The Pequod Review:
Speak, Memory is Vladimir Nabokov’s memoir, covering primarily the time from his birth (1899, in St. Petersburg) through his final year at Cambridge (1922), followed by a quick leap forward to 1940 when he emigrated to the United States. The book is impressionistic — a collection of scattered memories from Nabokov’s past — which allows him to muse on a variety of subjects: the process of learning a new language, the development of consciousness and self-awareness, the impact of the environment versus genetics, and the formation of various types of love.
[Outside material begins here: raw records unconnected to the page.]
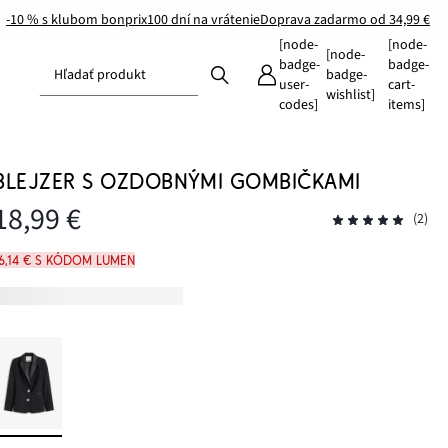
-10 % s klubom bonprix
100 dní na vrátenie
Doprava zadarmo od 34,99 €
[node-
[node-
[node-
badge-
badge-
Hľadať produkt
badge-
user-
cart-
wishlist]
codes]
items]
BLEJZER S OZDOBNÝMI GOMBIČKAMI
18,99 €
(2)
16,14 € s kódom LUMEN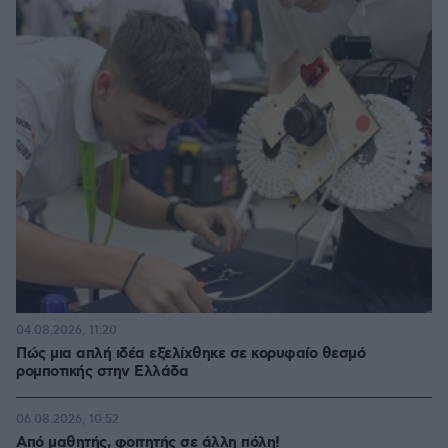
04.08.2026, 11:20
Πώς μια απλή ιδέα εξελίχθηκε σε κορυφαίο θεσμό
ρομποτικής στην Ελλάδα
06.08.2026, 10:52
Από μαθητής, φοιτητής σε άλλη πόλη!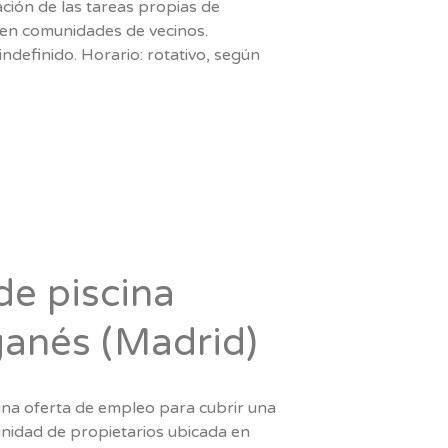
ción de las tareas propias de
 en comunidades de vecinos.
ndefinido. Horario: rotativo, según
de piscina
ganés (Madrid)
una oferta de empleo para cubrir una
nidad de propietarios ubicada en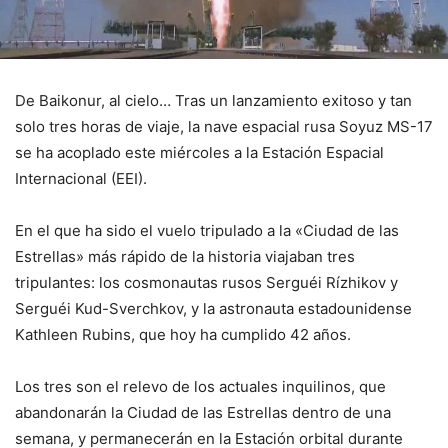
De Baikonur, al cielo… Tras un lanzamiento exitoso y tan
solo tres horas de viaje, la nave espacial rusa Soyuz MS-17
se ha acoplado este miércoles a la Estación Espacial
Internacional (EEI).
En el que ha sido el vuelo tripulado a la «Ciudad de las
Estrellas» más rápido de la historia viajaban tres
tripulantes: los cosmonautas rusos Serguéi Rízhikov y
Serguéi Kud-Sverchkov, y la astronauta estadounidense
Kathleen Rubins, que hoy ha cumplido 42 años.
Los tres son el relevo de los actuales inquilinos, que
abandonarán la Ciudad de las Estrellas dentro de una
semana, y permanecerán en la Estación orbital durante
While it is too minor and quotidian to rank with his best work, Nabokov has a keen appreciation for the details of childhood. And his prose remains enchanting:
I confess I do not believe in time. I like to fold my magic carpet, after use, in such a way as to superimpose one part of the pattern upon another. Let visitors trip. And the highest enjoyment of timelessness―in a landscape selected at random―is when I stand among rare butterflies and their food plants. This is ecstasy, and behind the ecstasy is something else, which is hard to explain. It is like a momentary vacuum into which rushes all that I love. A sense of oneness with sun and stone. A thrill of gratitude to whom it may concern―to the contrapuntal genius of human fate or to tender ghosts humoring a lucky mortal.
Sleep is the most moronic fraternity in the world, with the heaviest dues and the crudest rituals. It is a mental torture I find debasing... I simply cannot get used to the nightly betrayal of reason, humanity, genius.